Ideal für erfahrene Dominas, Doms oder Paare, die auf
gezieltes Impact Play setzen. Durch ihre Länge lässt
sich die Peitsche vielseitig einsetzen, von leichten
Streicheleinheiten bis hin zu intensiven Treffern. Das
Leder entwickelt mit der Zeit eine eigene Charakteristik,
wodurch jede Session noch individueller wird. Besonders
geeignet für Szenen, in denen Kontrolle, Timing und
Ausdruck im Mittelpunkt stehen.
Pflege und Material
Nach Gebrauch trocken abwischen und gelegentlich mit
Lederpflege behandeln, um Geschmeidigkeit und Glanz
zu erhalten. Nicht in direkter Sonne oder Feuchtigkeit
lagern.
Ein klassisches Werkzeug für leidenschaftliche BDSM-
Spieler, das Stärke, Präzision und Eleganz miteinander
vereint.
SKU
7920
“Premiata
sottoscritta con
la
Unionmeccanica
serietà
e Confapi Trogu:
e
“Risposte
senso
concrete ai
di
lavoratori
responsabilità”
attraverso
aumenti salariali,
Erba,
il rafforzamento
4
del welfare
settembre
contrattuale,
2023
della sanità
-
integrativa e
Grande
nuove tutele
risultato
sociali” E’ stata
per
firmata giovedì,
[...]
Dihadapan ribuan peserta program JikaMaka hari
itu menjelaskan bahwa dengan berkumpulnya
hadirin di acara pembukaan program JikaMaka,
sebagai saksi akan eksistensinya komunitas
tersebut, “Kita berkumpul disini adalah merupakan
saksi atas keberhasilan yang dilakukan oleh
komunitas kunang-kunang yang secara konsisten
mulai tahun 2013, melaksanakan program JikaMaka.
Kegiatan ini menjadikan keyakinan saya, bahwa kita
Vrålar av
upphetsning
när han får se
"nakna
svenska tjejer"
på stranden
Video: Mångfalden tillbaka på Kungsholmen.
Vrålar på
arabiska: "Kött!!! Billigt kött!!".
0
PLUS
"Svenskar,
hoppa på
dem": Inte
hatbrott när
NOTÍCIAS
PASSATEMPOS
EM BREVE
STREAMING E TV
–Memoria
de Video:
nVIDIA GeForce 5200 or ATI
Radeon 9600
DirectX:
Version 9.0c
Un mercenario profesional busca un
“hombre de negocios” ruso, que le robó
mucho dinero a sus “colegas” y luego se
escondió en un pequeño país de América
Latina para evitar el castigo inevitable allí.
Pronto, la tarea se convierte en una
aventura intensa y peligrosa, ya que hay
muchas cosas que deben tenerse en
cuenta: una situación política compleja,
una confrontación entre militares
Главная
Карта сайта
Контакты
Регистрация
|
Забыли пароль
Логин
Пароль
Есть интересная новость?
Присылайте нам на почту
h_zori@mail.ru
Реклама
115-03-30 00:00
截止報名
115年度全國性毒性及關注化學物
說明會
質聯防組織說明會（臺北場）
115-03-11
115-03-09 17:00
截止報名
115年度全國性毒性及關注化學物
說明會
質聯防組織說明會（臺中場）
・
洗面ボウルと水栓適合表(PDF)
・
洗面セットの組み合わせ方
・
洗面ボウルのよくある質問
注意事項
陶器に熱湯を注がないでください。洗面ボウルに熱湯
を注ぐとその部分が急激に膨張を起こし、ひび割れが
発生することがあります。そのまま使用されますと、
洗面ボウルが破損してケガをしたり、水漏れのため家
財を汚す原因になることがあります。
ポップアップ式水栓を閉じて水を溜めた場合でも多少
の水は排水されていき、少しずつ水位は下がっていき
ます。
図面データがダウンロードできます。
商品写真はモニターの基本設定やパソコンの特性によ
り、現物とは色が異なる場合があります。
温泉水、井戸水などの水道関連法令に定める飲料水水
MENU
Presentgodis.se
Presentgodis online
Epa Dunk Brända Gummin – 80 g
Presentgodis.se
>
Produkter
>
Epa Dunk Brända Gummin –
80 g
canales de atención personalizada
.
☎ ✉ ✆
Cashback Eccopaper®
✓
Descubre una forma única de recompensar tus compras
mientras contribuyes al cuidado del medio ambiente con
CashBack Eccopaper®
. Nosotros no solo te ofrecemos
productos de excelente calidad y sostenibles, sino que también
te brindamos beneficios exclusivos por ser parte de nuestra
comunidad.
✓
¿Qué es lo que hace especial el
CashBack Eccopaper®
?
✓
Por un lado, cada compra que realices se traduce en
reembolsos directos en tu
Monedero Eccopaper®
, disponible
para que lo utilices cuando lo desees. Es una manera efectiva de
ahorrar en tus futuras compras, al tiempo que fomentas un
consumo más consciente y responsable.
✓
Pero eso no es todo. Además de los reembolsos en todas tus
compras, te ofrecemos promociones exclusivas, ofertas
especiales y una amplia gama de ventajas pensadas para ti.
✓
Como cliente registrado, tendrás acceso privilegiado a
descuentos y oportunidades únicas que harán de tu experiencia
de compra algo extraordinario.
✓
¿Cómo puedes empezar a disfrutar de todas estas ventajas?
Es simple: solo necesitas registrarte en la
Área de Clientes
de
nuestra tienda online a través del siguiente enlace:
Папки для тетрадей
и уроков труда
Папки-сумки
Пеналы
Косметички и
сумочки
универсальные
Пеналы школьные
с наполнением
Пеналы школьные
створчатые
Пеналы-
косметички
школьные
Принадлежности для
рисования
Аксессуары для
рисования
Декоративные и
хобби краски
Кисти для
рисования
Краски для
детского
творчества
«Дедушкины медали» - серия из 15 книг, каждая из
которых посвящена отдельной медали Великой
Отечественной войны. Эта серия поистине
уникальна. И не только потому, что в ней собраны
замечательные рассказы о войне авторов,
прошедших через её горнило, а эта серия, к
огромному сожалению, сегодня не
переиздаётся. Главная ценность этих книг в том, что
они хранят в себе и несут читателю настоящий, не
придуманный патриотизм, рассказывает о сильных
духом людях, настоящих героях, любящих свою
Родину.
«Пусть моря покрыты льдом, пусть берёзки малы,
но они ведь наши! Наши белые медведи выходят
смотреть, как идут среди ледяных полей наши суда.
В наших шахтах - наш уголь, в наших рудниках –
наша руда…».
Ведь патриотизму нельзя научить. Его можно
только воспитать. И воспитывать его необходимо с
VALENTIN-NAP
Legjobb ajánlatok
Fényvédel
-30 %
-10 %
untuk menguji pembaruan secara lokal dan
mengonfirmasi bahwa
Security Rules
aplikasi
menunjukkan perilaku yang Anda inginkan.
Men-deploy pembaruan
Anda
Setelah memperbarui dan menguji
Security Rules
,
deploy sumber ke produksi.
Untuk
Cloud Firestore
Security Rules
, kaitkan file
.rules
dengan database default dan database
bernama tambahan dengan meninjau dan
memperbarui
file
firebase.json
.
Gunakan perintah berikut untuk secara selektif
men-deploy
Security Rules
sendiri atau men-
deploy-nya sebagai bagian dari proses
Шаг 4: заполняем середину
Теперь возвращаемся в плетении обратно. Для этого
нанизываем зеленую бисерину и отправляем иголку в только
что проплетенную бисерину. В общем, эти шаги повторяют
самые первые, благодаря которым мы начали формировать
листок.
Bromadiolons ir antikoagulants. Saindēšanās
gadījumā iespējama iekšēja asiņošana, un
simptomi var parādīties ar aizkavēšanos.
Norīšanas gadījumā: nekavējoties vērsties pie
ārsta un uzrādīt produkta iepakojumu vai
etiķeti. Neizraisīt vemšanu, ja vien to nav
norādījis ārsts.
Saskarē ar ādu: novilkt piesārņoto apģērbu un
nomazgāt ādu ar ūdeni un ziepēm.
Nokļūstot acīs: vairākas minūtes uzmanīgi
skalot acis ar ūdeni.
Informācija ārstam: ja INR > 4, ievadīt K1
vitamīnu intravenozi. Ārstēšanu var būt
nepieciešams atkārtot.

### YOUR OBJECTIVE
All lines from the one containing "Informācija ārstam: ja INR > 4, ievadīt K1" through the last line of the data, both included, are to be retyped exactly, and no other line belongs in the answer.

### RESPONSE BELOW
Informācija ārstam: ja INR > 4, ievadīt K1
vitamīnu intravenozi. Ārstēšanu var būt
nepieciešams atkārtot.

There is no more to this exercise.